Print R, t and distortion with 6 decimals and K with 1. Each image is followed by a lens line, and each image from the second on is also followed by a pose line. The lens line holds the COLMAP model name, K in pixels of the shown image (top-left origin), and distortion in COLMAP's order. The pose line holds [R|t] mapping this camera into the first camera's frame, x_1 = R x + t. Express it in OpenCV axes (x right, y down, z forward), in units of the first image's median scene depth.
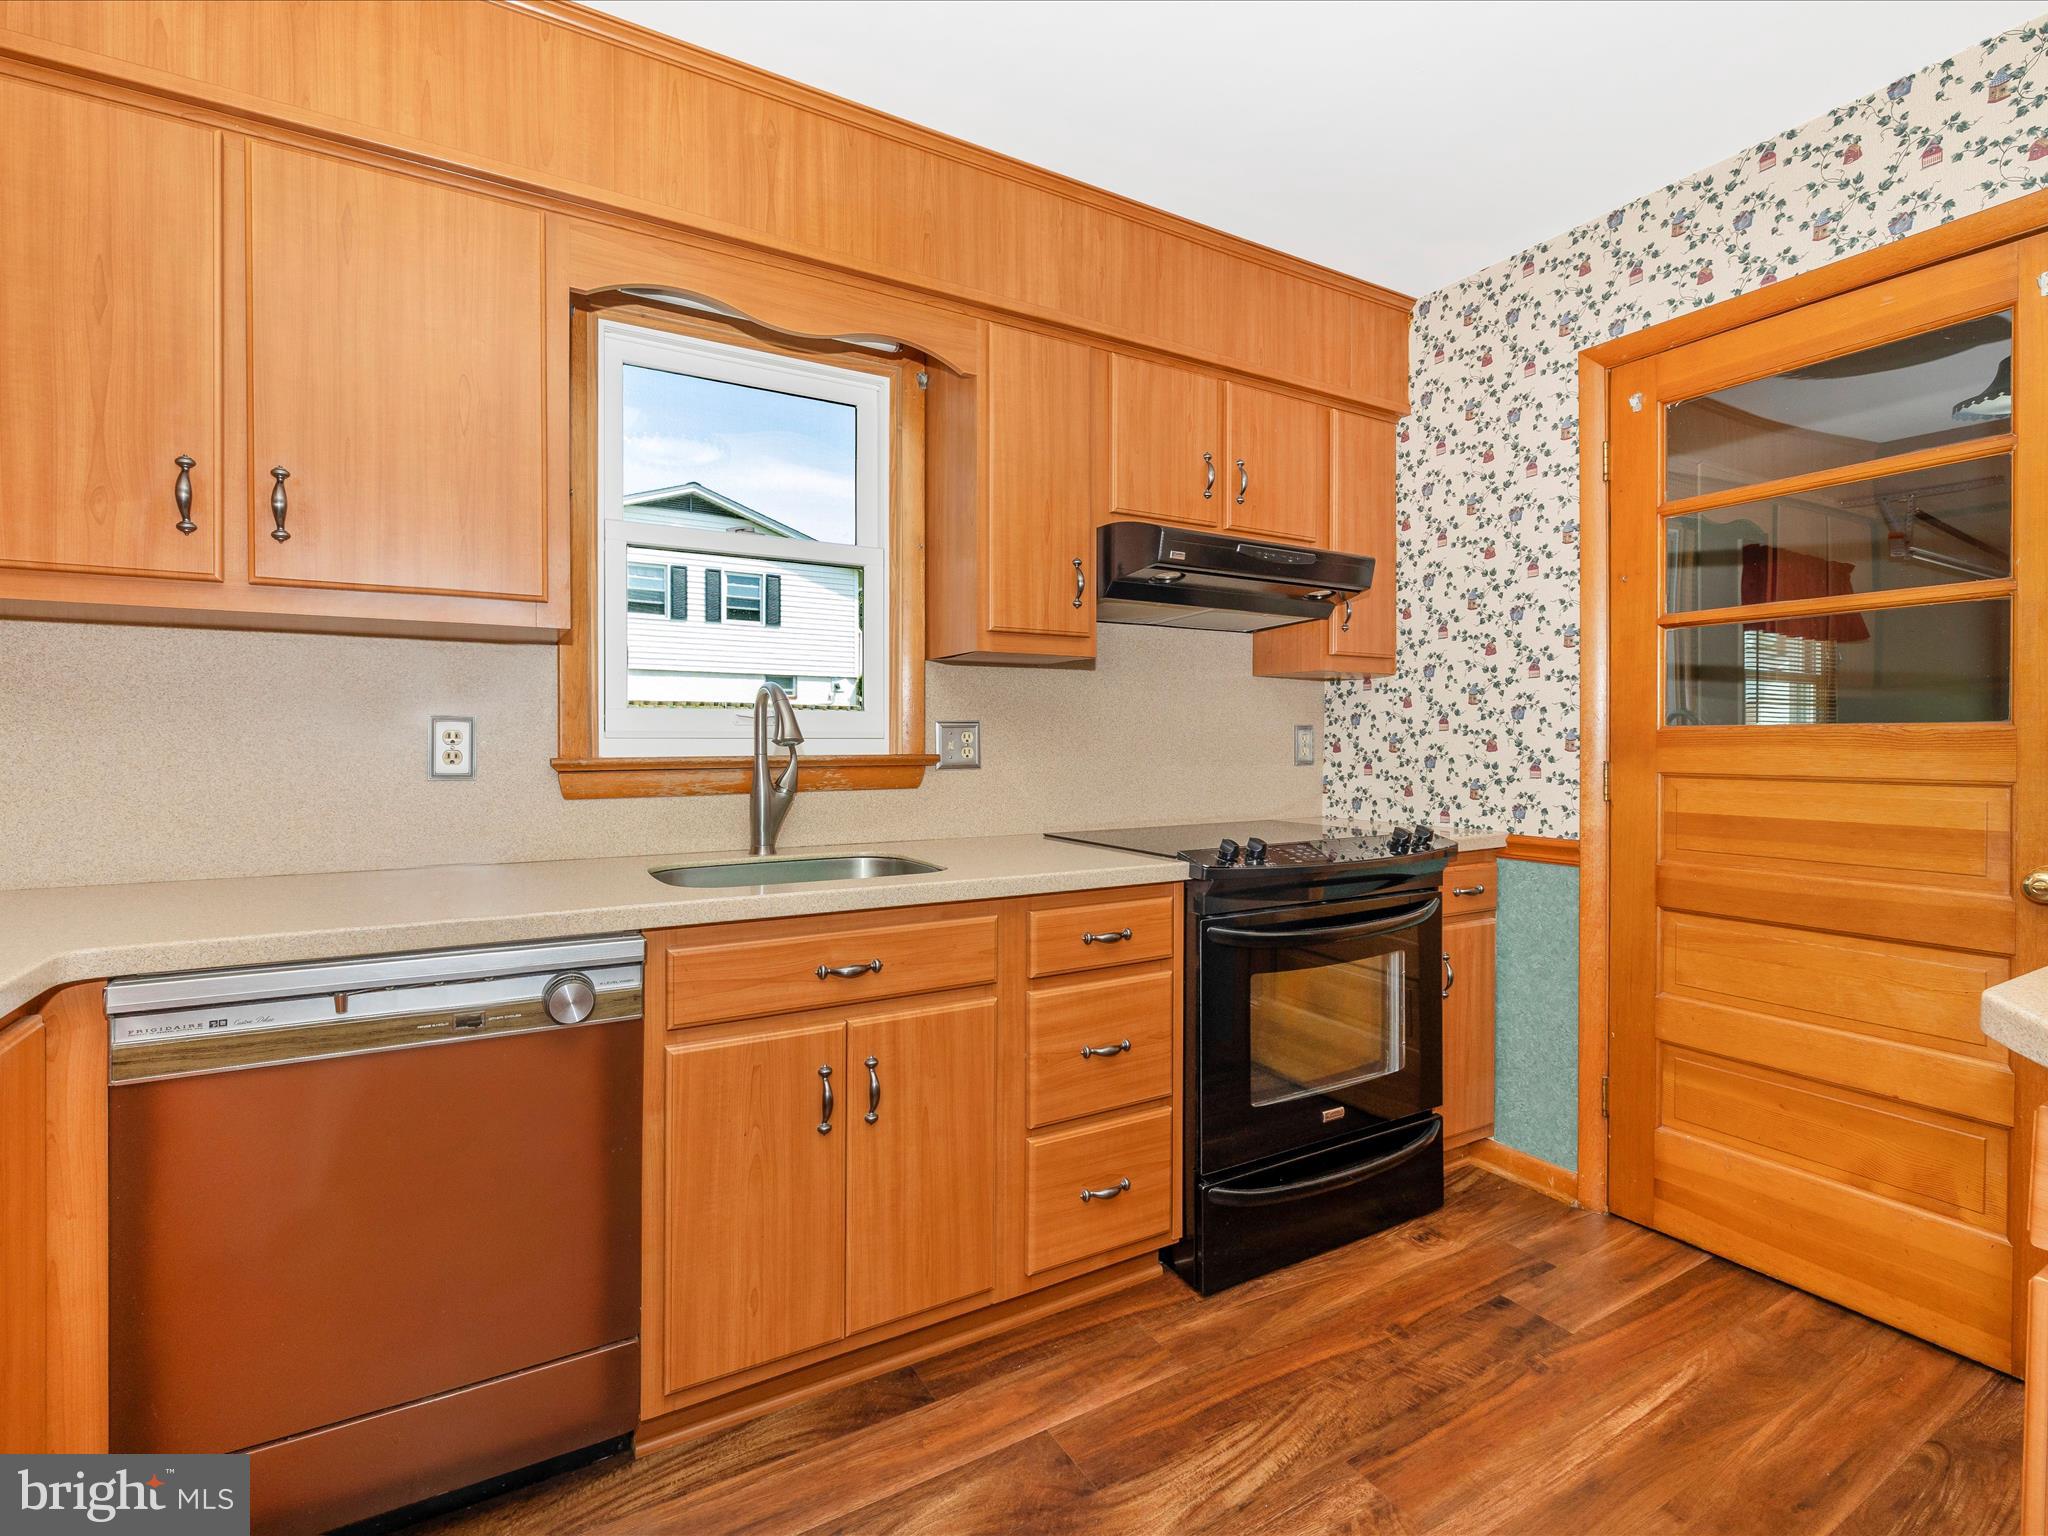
lens RADIAL K [[962.5, 0, 1034.9], [0, 962.5, 752.5], [0, 0, 1]] dist [-0.003673, -0.000513]
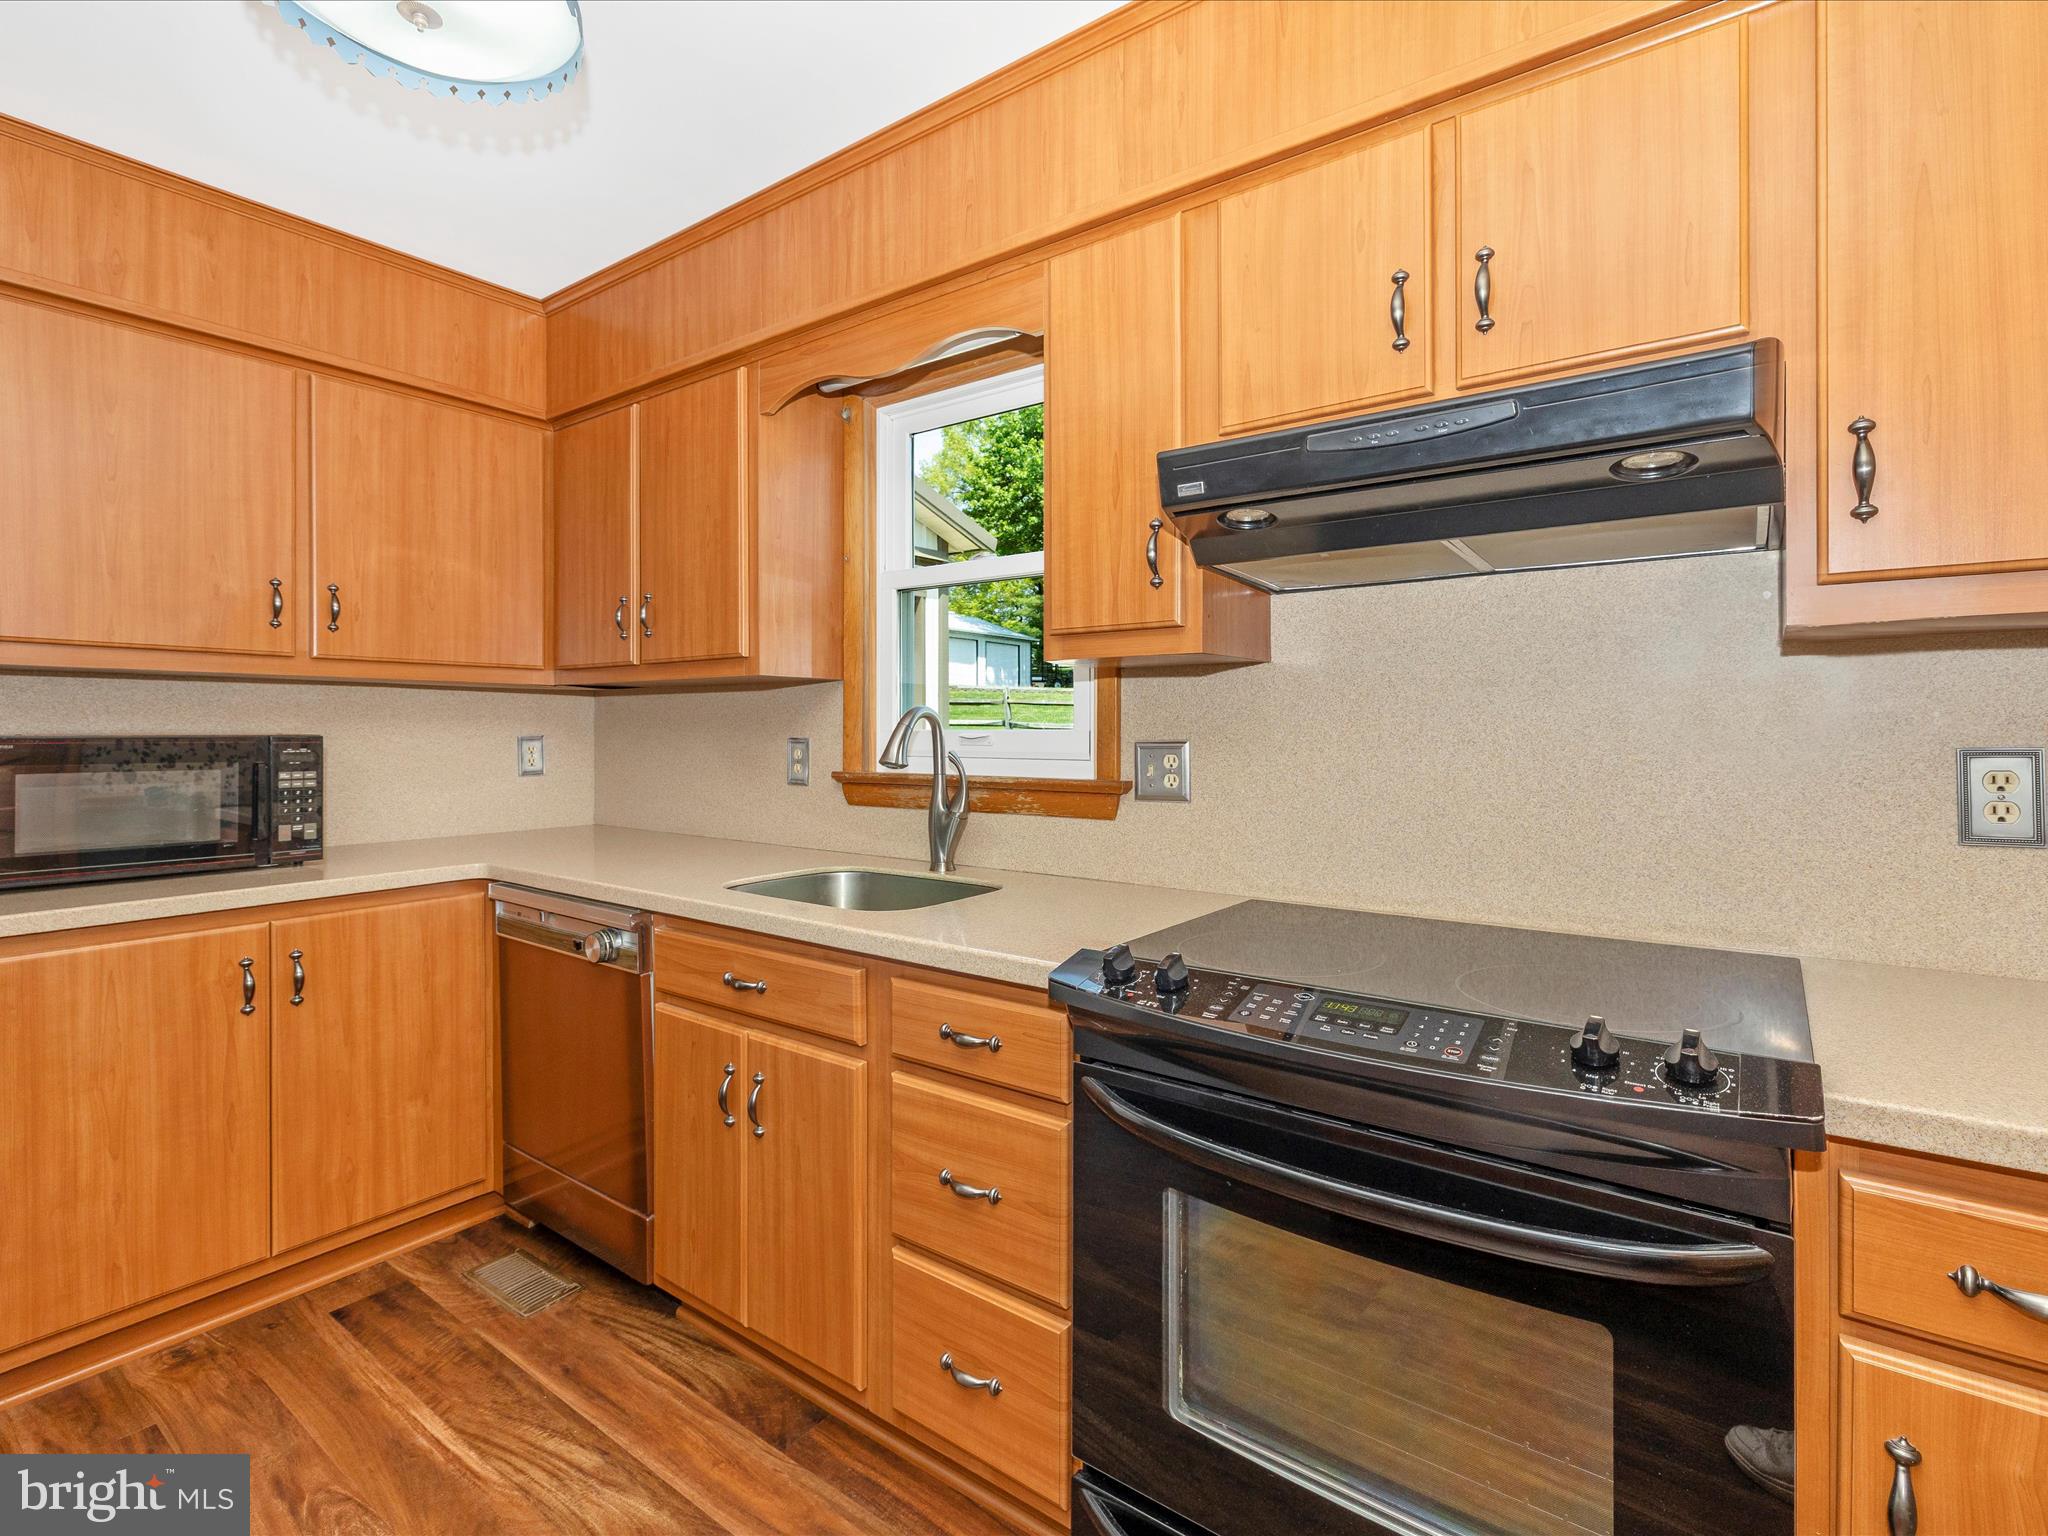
lens RADIAL K [[962.5, 0, 1007.7], [0, 962.5, 735.8], [0, 0, 1]] dist [-0.003673, -0.000513]
pose [[0.392290, 0.004180, -0.919832, 0.727568], [-0.012348, 0.999923, -0.000722, -0.041876], [0.919759, 0.011641, 0.392312, 0.681337]]
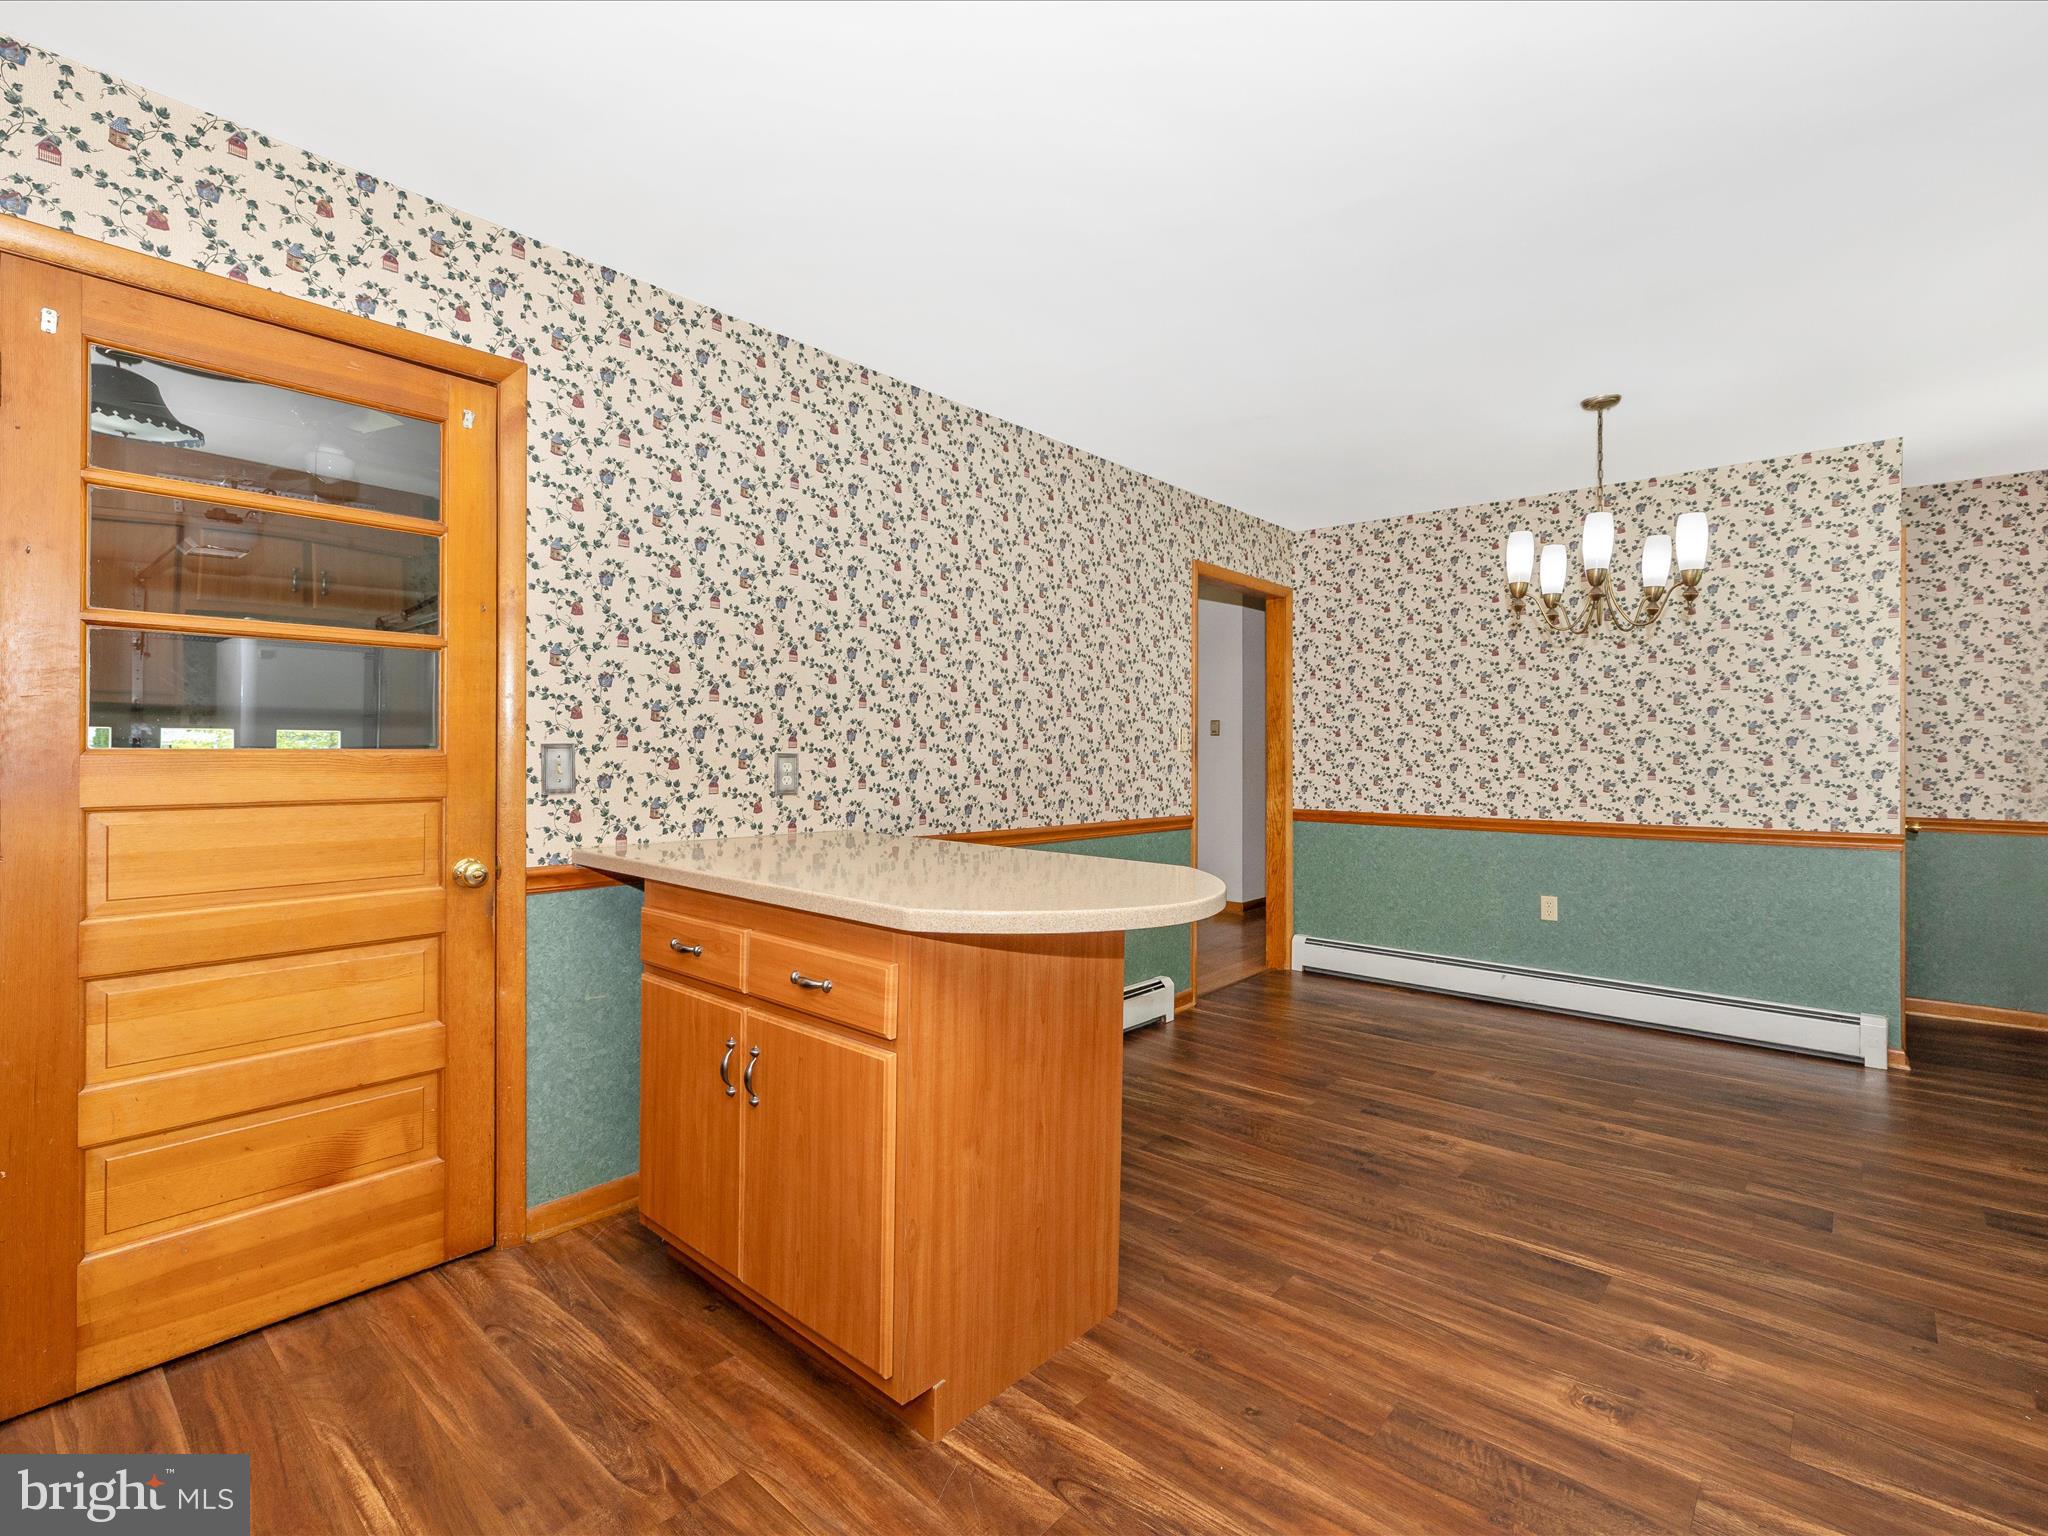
lens RADIAL K [[962.5, 0, 1004.8], [0, 962.5, 748.4], [0, 0, 1]] dist [-0.003673, -0.000513]
pose [[-0.298644, -0.005997, 0.954346, -0.353041], [0.007506, 0.999935, 0.008632, -0.032139], [-0.954335, 0.009741, -0.298579, 0.561017]]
================
Copy every one of the lines above verbatim, omitting the pictures from your answer.

Print R, t and distortion with 6 decimals and K with 1. Each image is followed by a lens line, and each image from the second on is also followed by a pose line. The lens line holds the COLMAP model name, K in pixels of the shown image (top-left origin), and distortion in COLMAP's order. The pose line holds [R|t] mapping this camera into the first camera's frame, x_1 = R x + t. Express it in OpenCV axes (x right, y down, z forward), in units of the first image's median scene depth.
lens RADIAL K [[962.5, 0, 1034.9], [0, 962.5, 752.5], [0, 0, 1]] dist [-0.003673, -0.000513]
lens RADIAL K [[962.5, 0, 1007.7], [0, 962.5, 735.8], [0, 0, 1]] dist [-0.003673, -0.000513]
pose [[0.392290, 0.004180, -0.919832, 0.727568], [-0.012348, 0.999923, -0.000722, -0.041876], [0.919759, 0.011641, 0.392312, 0.681337]]
lens RADIAL K [[962.5, 0, 1004.8], [0, 962.5, 748.4], [0, 0, 1]] dist [-0.003673, -0.000513]
pose [[-0.298644, -0.005997, 0.954346, -0.353041], [0.007506, 0.999935, 0.008632, -0.032139], [-0.954335, 0.009741, -0.298579, 0.561017]]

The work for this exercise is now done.